In the EU, there are some additional resources available with a slightly different focus. For example, https://www.covid19-dataexchange.org/, just to name one. To ascertain the right dataset for taking actions on, the list has been extended rather swiftly. Yet, after reconnoitering a next step needs to be taken: Evaluating the different courses of action and deciding which is the one to action on. For example: How effective is the cleaning of roads and what positive effect does the sanitation of public transport have? Does it make a difference if everyone stays confined on their homes or is it okay to let them go out for a stroll or jog? Does it have a positive effect if a populace wears face-masks or not? Is extensive testing all the while a good course of actin in order to go for public health management in the right way?

One way to achieve an evaluation of the right actions may be by looking into the containment measures published here. http://epidemicforecasting.org/ have a simulation by country and the models are used to apply simulations to mitigation-strategies. Quite some good way to take an educated decision – and decision makers receive pro-bono consultations on the right course of action.

Maybe, just maybe, the data scientists will have their break-through together with applied AI (pick your flavour).

Knowing that a lot of the criticality of the virus is due to its genetic strains, sharing information on the genetics will help to draft strategies or develop vaccines and medication.  Sites like GISAID offer the opportunity to share genetic data. Nextstrain.org is providing a wealth of information and are incorporating nCoV genomes as soon as they are shared and provide analyses and situation reports. However, the issue is the peer-review:

“For example, Christian Drosten, the virologist at the Charité University Hospital in Berlin who sequenced the Munich strain, spotted the similarities between the German and Italian strains last month and wrote on Twitter that it was “not sufficient to claim a link between Munich and Italy.” It’s possible that the strain arrived in both Munich and Italy from the same outside source, Drosten noted.”

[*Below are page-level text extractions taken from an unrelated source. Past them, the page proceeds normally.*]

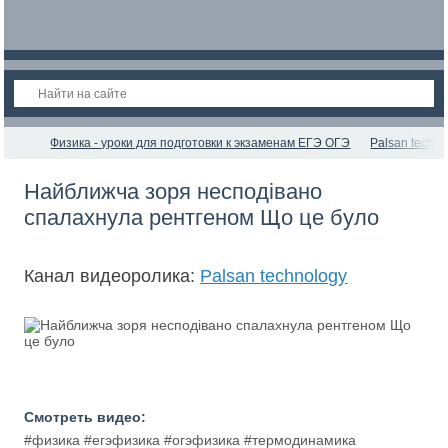
Физика - уроки для подготовки к экзаменам ЕГЭ ОГЭ
Palsan techno
Найближча зоря несподівано
спалахнула рентгеном Що це було
Канал видеоролика:
Palsan technology
Смотреть видео:
#физика #егэфизика #огэфизика #термодинамика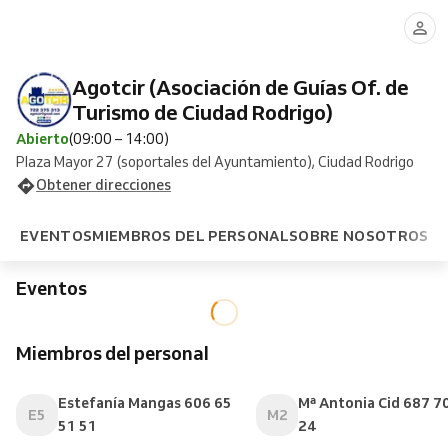
Agotcir (Asociación de Guías Of. de
Turismo de Ciudad Rodrigo)
Abierto
(09:00 – 14:00)
Plaza Mayor 27 (soportales del Ayuntamiento), Ciudad Rodrigo
Obtener direcciones
EVENTOS
MIEMBROS DEL PERSONAL
SOBRE NOSOTROS
Eventos
Miembros del personal
Estefanía Mangas 606 65
Mª Antonia Cid 687 7
E5
M2
51 51
24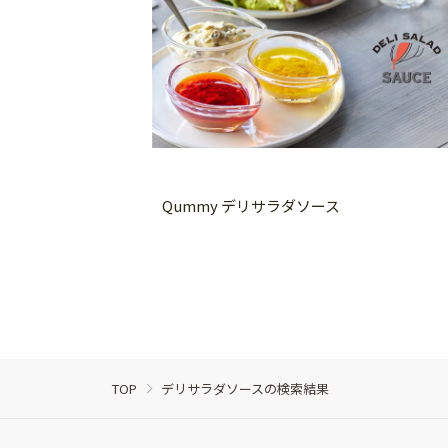
Qummy デリサラダソース
TOP
デリサラダソースの検索結果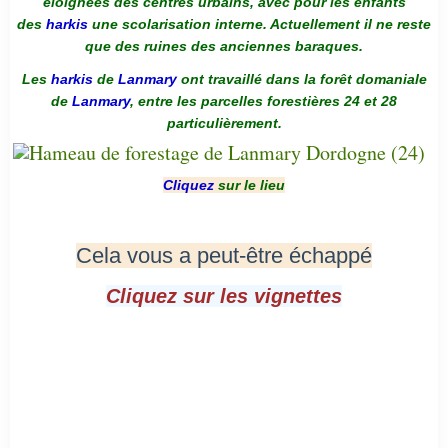
éloignées des centres urbains, avec pour les enfants
des
harkis
une scolarisation interne. Actuellement il ne reste
que des ruines des anciennes baraques.
Les
harkis
de
Lanmary
ont travaillé dans la forêt domaniale
de
Lanmary
, entre les parcelles forestières 24 et 28
particulièrement.
Cliquez
sur le lieu
Cela vous a peut-être échappé
Cliquez sur les vignettes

Now the real challenge comes with a lack of data exchange which is quite an obvious one, in fact: Wouldn’t it be great to have access to the full data-set of the health-records and outpatient records of infected individuals?

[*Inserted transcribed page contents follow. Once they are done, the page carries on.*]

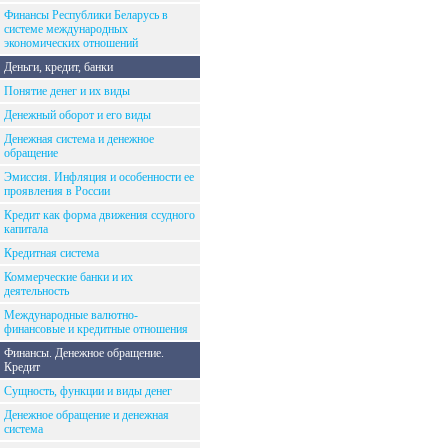
Финансы Республики Беларусь в
системе международных
экономических отношений
Деньги, кредит, банки
Понятие денег и их виды
Денежный оборот и его виды
Денежная система и денежное
обращение
Эмиссия. Инфляция и особенности ее
проявления в России
Кредит как форма движения ссудного
капитала
Кредитная система
Коммерческие банки и их
деятельность
Международные валютно-
финансовые и кредитные отношения
Финансы. Денежное обращение.
Кредит
Сущность, функции и виды денег
Денежное обращение и денежная
система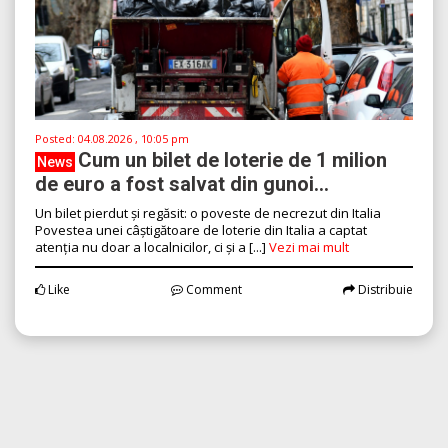
Posted:
04.08.2026 , 10:05 pm
Cum un bilet de loterie de 1 milion
News
de euro a fost salvat din gunoi...
Un bilet pierdut și regăsit: o poveste de necrezut din Italia
Povestea unei câștigătoare de loterie din Italia a captat
atenția nu doar a localnicilor, ci și a [...]
Vezi mai mult
Like
Comment
Distribuie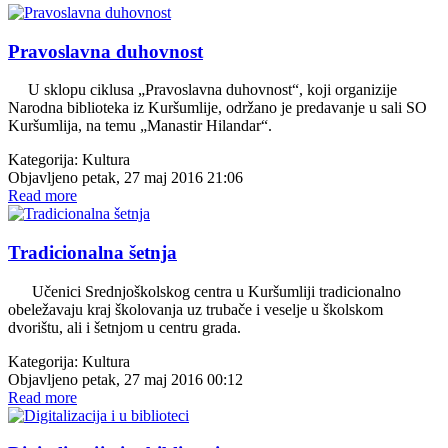
Pravoslavna duhovnost
U sklopu ciklusa „Pravoslavna duhovnost“, koji organizije
Narodna biblioteka iz Kuršumlije, održano je predavanje u sali SO
Kuršumlija, na temu „Manastir Hilandar“.
Kategorija:
Kultura
Objavljeno petak, 27 maj 2016 21:06
Read more
Tradicionalna šetnja
Učenici Srednjoškolskog centra u Kuršumliji tradicionalno
obeležavaju kraj školovanja uz trubače i veselje u školskom
dvorištu, ali i šetnjom u centru grada.
Kategorija:
Kultura
Objavljeno petak, 27 maj 2016 00:12
Read more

“The pandemic has shattered our common beliefs about the type and scope of health information exchange (HIE),” wrote Yaraghi. “It has shown us that the definition of health data should no longer be limited to medical data of patients and instead should encompass a much wider variety of data types from individuals’ online and offline activity. Moreover, the pandemic has proven that healthcare is not local.”

Digitalization is a must in a situation like the COVID-19 pandemic. Exchanging healthcare records (while honouring the privacy rights of patients) should be the new normal, but alas, that’s a big challenge as many healthcare provides still don’t make good use of the interconnection e.g. the IHE have since quite a while propagated. Their (unspectacular) website hides more than it boasts the capabilities their members have in making available the healthcare data globally that is the required granularity for any data swcientist taking out actionable recommendations: All the variables which are essential in making good choices for the individual or an organization or even a nation-state could be had on a global scale.

Grapevine World has been established 2017 with the clear goal to enable public health management, insurance companies, teaching hospitals, general practitioners and clinics telecommunication carriers and researchers as well as pharmaceutical forerunners work hand in hand to arrive at the best scientific solutions to problems like the current pandemic, but not limited to this – there are many additional use cases a global health-record backbone can have.